WHAT IS REQUIRED
Extract every line of the listing below and reproduce each one unchanged, in its original order.

INPUT
━━━━━━━━━━━━━━━━━━━━━━━━━━━━━━

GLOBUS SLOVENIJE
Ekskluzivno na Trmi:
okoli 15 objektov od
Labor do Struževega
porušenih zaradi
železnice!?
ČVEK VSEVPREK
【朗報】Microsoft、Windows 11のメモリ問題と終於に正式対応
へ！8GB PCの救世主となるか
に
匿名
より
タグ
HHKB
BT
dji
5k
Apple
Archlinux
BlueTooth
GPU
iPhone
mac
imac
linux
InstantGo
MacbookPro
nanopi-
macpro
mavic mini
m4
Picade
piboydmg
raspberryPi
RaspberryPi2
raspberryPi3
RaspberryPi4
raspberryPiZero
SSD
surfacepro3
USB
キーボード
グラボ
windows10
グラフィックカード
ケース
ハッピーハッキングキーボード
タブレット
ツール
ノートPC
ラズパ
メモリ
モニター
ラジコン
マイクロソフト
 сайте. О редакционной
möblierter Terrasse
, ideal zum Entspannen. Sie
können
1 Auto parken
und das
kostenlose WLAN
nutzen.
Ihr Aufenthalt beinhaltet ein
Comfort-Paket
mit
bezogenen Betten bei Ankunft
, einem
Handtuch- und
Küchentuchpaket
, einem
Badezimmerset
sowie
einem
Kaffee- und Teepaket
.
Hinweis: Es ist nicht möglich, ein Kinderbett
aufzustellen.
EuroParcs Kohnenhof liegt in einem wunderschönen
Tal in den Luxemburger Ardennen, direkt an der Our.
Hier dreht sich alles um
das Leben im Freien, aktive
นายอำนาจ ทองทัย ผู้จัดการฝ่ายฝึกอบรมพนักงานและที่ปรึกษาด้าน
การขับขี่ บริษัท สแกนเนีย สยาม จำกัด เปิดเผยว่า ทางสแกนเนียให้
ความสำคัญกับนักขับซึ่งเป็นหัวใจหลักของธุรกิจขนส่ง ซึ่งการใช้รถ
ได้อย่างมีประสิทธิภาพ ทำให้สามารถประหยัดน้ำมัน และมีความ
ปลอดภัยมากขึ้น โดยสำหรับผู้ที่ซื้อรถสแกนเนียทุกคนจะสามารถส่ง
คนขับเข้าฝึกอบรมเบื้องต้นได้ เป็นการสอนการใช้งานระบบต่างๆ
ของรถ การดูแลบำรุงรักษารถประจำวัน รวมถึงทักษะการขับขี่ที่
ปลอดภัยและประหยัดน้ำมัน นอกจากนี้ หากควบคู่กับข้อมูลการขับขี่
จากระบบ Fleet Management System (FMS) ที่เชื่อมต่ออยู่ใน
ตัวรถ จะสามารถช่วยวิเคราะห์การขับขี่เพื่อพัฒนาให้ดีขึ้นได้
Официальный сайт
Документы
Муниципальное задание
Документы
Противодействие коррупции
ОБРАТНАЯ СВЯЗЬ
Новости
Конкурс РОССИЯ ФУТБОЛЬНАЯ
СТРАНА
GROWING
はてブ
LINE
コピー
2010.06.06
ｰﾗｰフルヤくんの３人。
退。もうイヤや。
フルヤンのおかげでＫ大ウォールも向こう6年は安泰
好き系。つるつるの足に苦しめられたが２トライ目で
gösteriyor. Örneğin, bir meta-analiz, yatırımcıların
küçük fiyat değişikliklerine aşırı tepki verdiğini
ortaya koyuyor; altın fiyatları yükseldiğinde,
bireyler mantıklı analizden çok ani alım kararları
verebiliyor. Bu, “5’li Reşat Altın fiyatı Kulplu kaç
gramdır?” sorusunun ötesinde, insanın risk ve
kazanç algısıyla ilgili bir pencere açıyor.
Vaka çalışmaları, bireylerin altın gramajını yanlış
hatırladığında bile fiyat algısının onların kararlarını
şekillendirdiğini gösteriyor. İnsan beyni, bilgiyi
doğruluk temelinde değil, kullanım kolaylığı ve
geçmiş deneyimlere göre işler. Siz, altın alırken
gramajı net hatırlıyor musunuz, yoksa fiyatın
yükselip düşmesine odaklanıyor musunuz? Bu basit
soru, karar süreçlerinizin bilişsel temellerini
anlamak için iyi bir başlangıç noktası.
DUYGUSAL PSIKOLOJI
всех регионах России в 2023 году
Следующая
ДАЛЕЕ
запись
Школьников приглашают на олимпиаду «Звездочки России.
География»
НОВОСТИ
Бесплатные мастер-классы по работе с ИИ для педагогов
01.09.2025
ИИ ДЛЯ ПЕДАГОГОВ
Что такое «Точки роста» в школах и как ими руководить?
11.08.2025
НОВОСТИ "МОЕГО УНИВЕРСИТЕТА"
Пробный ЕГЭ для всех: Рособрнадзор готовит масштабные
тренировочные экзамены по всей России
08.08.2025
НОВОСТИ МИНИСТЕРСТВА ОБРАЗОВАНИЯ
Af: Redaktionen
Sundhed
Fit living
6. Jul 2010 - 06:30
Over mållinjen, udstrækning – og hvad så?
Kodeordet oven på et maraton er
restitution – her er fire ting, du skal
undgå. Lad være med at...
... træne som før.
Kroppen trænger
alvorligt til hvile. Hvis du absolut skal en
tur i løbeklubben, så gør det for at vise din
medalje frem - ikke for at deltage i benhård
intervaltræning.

━━━━━━━━━━━━━━━━━━━━━━━━━━━━━━

RESPONSE TO THE EXERCISE
GLOBUS SLOVENIJE
Ekskluzivno na Trmi:
okoli 15 objektov od
Labor do Struževega
porušenih zaradi
železnice!?
ČVEK VSEVPREK
【朗報】Microsoft、Windows 11のメモリ問題と終於に正式対応
へ！8GB PCの救世主となるか
に
匿名
より
タグ
HHKB
BT
dji
5k
Apple
Archlinux
BlueTooth
GPU
iPhone
mac
imac
linux
InstantGo
MacbookPro
nanopi-
macpro
mavic mini
m4
Picade
piboydmg
raspberryPi
RaspberryPi2
raspberryPi3
RaspberryPi4
raspberryPiZero
SSD
surfacepro3
USB
キーボード
グラボ
windows10
グラフィックカード
ケース
ハッピーハッキングキーボード
タブレット
ツール
ノートPC
ラズパ
メモリ
モニター
ラジコン
マイクロソフト
 сайте. О редакционной
möblierter Terrasse
, ideal zum Entspannen. Sie
können
1 Auto parken
und das
kostenlose WLAN
nutzen.
Ihr Aufenthalt beinhaltet ein
Comfort-Paket
mit
bezogenen Betten bei Ankunft
, einem
Handtuch- und
Küchentuchpaket
, einem
Badezimmerset
sowie
einem
Kaffee- und Teepaket
.
Hinweis: Es ist nicht möglich, ein Kinderbett
aufzustellen.
EuroParcs Kohnenhof liegt in einem wunderschönen
Tal in den Luxemburger Ardennen, direkt an der Our.
Hier dreht sich alles um
das Leben im Freien, aktive
นายอำนาจ ทองทัย ผู้จัดการฝ่ายฝึกอบรมพนักงานและที่ปรึกษาด้าน
การขับขี่ บริษัท สแกนเนีย สยาม จำกัด เปิดเผยว่า ทางสแกนเนียให้
ความสำคัญกับนักขับซึ่งเป็นหัวใจหลักของธุรกิจขนส่ง ซึ่งการใช้รถ
ได้อย่างมีประสิทธิภาพ ทำให้สามารถประหยัดน้ำมัน และมีความ
ปลอดภัยมากขึ้น โดยสำหรับผู้ที่ซื้อรถสแกนเนียทุกคนจะสามารถส่ง
คนขับเข้าฝึกอบรมเบื้องต้นได้ เป็นการสอนการใช้งานระบบต่างๆ
ของรถ การดูแลบำรุงรักษารถประจำวัน รวมถึงทักษะการขับขี่ที่
ปลอดภัยและประหยัดน้ำมัน นอกจากนี้ หากควบคู่กับข้อมูลการขับขี่
จากระบบ Fleet Management System (FMS) ที่เชื่อมต่ออยู่ใน
ตัวรถ จะสามารถช่วยวิเคราะห์การขับขี่เพื่อพัฒนาให้ดีขึ้นได้
Официальный сайт
Документы
Муниципальное задание
Документы
Противодействие коррупции
ОБРАТНАЯ СВЯЗЬ
Новости
Конкурс РОССИЯ ФУТБОЛЬНАЯ
СТРАНА
GROWING
はてブ
LINE
コピー
2010.06.06
ｰﾗｰフルヤくんの３人。
退。もうイヤや。
フルヤンのおかげでＫ大ウォールも向こう6年は安泰
好き系。つるつるの足に苦しめられたが２トライ目で
gösteriyor. Örneğin, bir meta-analiz, yatırımcıların
küçük fiyat değişikliklerine aşırı tepki verdiğini
ortaya koyuyor; altın fiyatları yükseldiğinde,
bireyler mantıklı analizden çok ani alım kararları
verebiliyor. Bu, “5’li Reşat Altın fiyatı Kulplu kaç
gramdır?” sorusunun ötesinde, insanın risk ve
kazanç algısıyla ilgili bir pencere açıyor.
Vaka çalışmaları, bireylerin altın gramajını yanlış
hatırladığında bile fiyat algısının onların kararlarını
şekillendirdiğini gösteriyor. İnsan beyni, bilgiyi
doğruluk temelinde değil, kullanım kolaylığı ve
geçmiş deneyimlere göre işler. Siz, altın alırken
gramajı net hatırlıyor musunuz, yoksa fiyatın
yükselip düşmesine odaklanıyor musunuz? Bu basit
soru, karar süreçlerinizin bilişsel temellerini
anlamak için iyi bir başlangıç noktası.
DUYGUSAL PSIKOLOJI
всех регионах России в 2023 году
Следующая
ДАЛЕЕ
запись
Школьников приглашают на олимпиаду «Звездочки России.
География»
НОВОСТИ
Бесплатные мастер-классы по работе с ИИ для педагогов
01.09.2025
ИИ ДЛЯ ПЕДАГОГОВ
Что такое «Точки роста» в школах и как ими руководить?
11.08.2025
НОВОСТИ "МОЕГО УНИВЕРСИТЕТА"
Пробный ЕГЭ для всех: Рособрнадзор готовит масштабные
тренировочные экзамены по всей России
08.08.2025
НОВОСТИ МИНИСТЕРСТВА ОБРАЗОВАНИЯ
Af: Redaktionen
Sundhed
Fit living
6. Jul 2010 - 06:30
Over mållinjen, udstrækning – og hvad så?
Kodeordet oven på et maraton er
restitution – her er fire ting, du skal
undgå. Lad være med at...
... træne som før.
Kroppen trænger
alvorligt til hvile. Hvis du absolut skal en
tur i løbeklubben, så gør det for at vise din
medalje frem - ikke for at deltage i benhård
intervaltræning.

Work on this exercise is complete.